Adenine nucleoside 3′-tetraphosphates are novel and potent inhibitors of adenylyl cyclases

2'-Deoxyadenosine 3'-tetraphosphate (2'-deoxy-3'-A(4)P) and 2',5'-dideoxyadenosine 3'-tetraphosphate (2',5'-dideoxy-3'-A(4)P) were synthesized, and their effects were tested on crude and purified forms of native adenylyl cyclases isolated from brain. Syntheses combined the method of alkoxide activation with the use of tribromoethyl phosphoromorpholino-chloridate as an initial phosphorylating agent. Inhibition of adenylyl cyclase was rapid in onset. With 2'-d-3'-A(4)P or 2',5'-dd-3'-A(4)P inhibition of a purified native enzyme conformed to a linear noncompetitive behavior with respect to substrate, metal-5'ATP. Order of potency was 2',5'-dideoxy- > 2'-deoxyadenosine and 3'-tetraphosphate > 3'-triphosphate.

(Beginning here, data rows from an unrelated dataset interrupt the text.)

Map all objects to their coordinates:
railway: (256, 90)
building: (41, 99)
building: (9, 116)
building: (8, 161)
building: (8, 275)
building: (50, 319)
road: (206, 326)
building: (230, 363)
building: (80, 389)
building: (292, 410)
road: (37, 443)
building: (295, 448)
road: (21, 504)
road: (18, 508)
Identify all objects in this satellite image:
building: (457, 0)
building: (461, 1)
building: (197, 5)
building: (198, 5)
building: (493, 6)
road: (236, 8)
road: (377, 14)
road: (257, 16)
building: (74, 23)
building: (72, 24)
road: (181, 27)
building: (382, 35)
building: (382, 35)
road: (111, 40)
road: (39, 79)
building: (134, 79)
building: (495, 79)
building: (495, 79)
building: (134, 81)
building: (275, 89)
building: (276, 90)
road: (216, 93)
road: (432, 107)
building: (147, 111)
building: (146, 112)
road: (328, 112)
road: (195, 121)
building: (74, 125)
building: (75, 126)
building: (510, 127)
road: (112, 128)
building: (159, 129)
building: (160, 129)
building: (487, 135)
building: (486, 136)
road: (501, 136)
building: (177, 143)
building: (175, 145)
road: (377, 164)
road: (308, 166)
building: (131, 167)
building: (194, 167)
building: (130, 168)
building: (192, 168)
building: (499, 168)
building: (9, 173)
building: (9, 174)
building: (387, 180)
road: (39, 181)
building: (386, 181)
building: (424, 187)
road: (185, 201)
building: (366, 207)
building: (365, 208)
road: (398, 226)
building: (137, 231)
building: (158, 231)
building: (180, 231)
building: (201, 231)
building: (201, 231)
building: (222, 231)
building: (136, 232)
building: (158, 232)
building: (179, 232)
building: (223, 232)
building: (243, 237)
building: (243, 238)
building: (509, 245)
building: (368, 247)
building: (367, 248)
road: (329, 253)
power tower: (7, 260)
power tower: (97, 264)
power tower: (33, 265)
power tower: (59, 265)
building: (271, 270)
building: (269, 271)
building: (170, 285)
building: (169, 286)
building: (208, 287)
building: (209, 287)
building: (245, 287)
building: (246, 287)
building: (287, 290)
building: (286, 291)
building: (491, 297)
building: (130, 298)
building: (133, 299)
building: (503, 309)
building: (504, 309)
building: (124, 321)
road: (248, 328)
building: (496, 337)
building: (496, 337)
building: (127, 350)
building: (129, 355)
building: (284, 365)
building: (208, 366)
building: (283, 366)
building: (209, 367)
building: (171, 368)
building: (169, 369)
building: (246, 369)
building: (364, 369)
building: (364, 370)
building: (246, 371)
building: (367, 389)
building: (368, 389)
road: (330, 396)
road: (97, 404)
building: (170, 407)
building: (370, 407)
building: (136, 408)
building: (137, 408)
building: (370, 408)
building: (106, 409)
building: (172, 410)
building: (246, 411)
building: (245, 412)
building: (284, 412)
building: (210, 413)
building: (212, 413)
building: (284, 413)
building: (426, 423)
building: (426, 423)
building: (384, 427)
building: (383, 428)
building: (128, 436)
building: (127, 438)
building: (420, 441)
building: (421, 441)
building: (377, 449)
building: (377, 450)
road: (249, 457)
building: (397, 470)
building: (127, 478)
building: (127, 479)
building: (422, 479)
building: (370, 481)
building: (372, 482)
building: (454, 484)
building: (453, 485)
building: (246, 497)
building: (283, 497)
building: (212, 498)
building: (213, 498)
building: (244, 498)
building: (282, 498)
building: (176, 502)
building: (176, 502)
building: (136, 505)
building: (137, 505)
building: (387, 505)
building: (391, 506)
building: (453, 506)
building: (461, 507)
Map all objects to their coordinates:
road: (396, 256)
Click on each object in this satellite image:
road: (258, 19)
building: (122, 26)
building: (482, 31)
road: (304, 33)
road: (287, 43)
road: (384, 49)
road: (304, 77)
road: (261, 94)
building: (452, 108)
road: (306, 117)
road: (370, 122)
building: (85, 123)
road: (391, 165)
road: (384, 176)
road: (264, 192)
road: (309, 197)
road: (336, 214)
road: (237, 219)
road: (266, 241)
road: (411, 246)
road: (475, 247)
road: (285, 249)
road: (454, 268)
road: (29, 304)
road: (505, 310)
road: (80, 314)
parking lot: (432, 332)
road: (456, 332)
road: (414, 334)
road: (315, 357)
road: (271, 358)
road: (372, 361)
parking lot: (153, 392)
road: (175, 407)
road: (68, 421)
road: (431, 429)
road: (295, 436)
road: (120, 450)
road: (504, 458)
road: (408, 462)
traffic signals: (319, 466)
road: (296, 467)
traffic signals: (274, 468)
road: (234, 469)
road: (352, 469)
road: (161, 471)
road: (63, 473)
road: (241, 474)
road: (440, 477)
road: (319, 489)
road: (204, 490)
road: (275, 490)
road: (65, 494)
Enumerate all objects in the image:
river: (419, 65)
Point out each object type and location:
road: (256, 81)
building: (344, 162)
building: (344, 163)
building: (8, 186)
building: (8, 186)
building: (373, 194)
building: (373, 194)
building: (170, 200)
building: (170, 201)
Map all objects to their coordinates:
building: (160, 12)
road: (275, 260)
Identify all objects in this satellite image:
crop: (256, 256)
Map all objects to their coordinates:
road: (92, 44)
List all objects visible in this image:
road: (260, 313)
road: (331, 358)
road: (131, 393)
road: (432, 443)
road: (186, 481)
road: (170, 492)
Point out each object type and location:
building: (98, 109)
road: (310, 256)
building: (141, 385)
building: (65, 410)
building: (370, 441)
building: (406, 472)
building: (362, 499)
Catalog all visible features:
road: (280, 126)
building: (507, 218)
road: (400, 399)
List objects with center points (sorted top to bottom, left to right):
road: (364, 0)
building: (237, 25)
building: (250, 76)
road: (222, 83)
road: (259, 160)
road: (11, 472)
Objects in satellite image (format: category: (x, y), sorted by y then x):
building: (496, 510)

Both mechanism of inhibition and rank order of potency were consistent with inhibition via the 3'-nucleotide-(P)-site on adenylyl cyclase. Neither 2',5'-dd-3'-ATP nor 2',5'-dd-3'-A(4)P had any effect on the activities of other adenosine nucleotide binding proteins such as Ca2+/calmodulin-sensitive cyclic nucleotide phosphodiesterase, Na+/K+-ATPase, or cAMP-dependent protein kinase. With purified adenylyl cyclase from bovine brain 2',5'-dd-3'-A(4)P and 2'-d-3'-A(4)P gave, respectively, IC50 values of 9.3 and 15 nM and K-i values of 23 and 53 nM. These 3'-nucleotides are the most potent regulators described for adenylyl cyclases.